* **Description of the task**: Return all of the text in the listing below, line for line and unchanged, but leave out the pictures.

BEGIN Data to examine

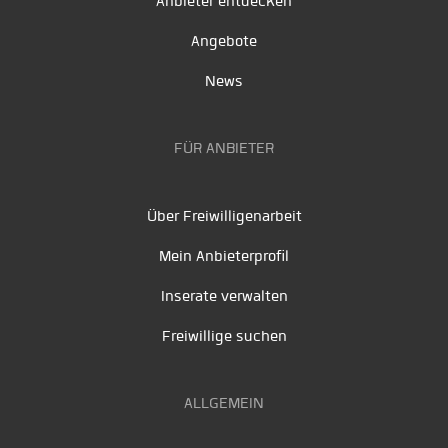
Anbieter entdecken
Angebote
News
FÜR ANBIETER
Über Freiwilligenarbeit
Mein Anbieterprofil
Inserate verwalten
Freiwillige suchen
ALLGEMEIN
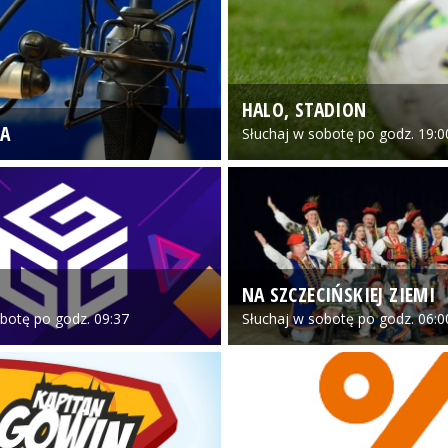
HALO, STADION
A
Słuchaj w sobotę po godz. 19:0
NA SZCZECIŃSKIEJ ZIEMI
botę po godz. 09:37
Słuchaj w sobotę po godz. 06:0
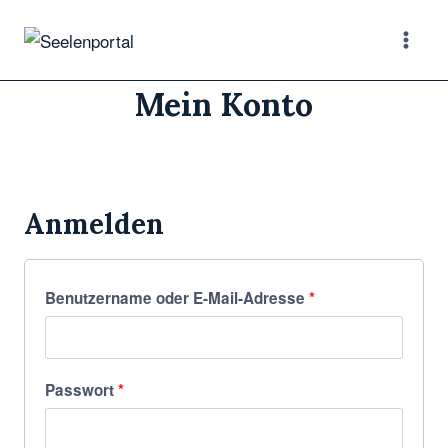
Zum
Inhalt
springen
Mein Konto
Anmelden
E
Benutzername oder E-Mail-Adresse
*
r
f
E
Passwort
*
o
r
r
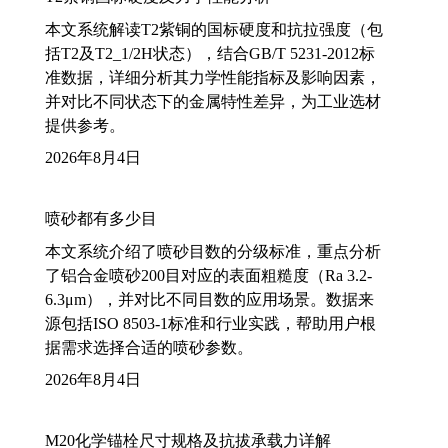
本文系统解读T2紫铜的国标硬度和抗拉强度（包
括T2及T2_1/2H状态），结合GB/T 5231-2012标
准数据，详细分析其力学性能指标及影响因素，
并对比不同状态下的金属特性差异，为工业选材
提供参考。
2026年8月4日
喷砂都有多少目
本文系统介绍了喷砂目数的分级标准，重点分析
了铝合金喷砂200目对应的表面粗糙度（Ra 3.2-
6.3μm），并对比不同目数的应用场景。数据来
源包括ISO 8503-1标准和行业实践，帮助用户根
据需求选择合适的喷砂参数。
2026年8月4日
M20化学锚栓尺寸规格及抗拔承载力详解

END Data to examine

* **Solution to the problem**:
Anbieter entdecken
Angebote
News
FÜR ANBIETER
Über Freiwilligenarbeit
Mein Anbieterprofil
Inserate verwalten
Freiwillige suchen
ALLGEMEIN
HALO, STADION
A
Słuchaj w sobotę po godz. 19:0
NA SZCZECIŃSKIEJ ZIEMI
botę po godz. 09:37
Słuchaj w sobotę po godz. 06:0
Zum
Inhalt
springen
Mein Konto
Anmelden
E
Benutzername oder E-Mail-Adresse
*
r
f
E
Passwort
*
o
r
r
本文系统解读T2紫铜的国标硬度和抗拉强度（包
括T2及T2_1/2H状态），结合GB/T 5231-2012标
准数据，详细分析其力学性能指标及影响因素，
并对比不同状态下的金属特性差异，为工业选材
提供参考。
2026年8月4日
喷砂都有多少目
本文系统介绍了喷砂目数的分级标准，重点分析
了铝合金喷砂200目对应的表面粗糙度（Ra 3.2-
6.3μm），并对比不同目数的应用场景。数据来
源包括ISO 8503-1标准和行业实践，帮助用户根
据需求选择合适的喷砂参数。
2026年8月4日
M20化学锚栓尺寸规格及抗拔承载力详解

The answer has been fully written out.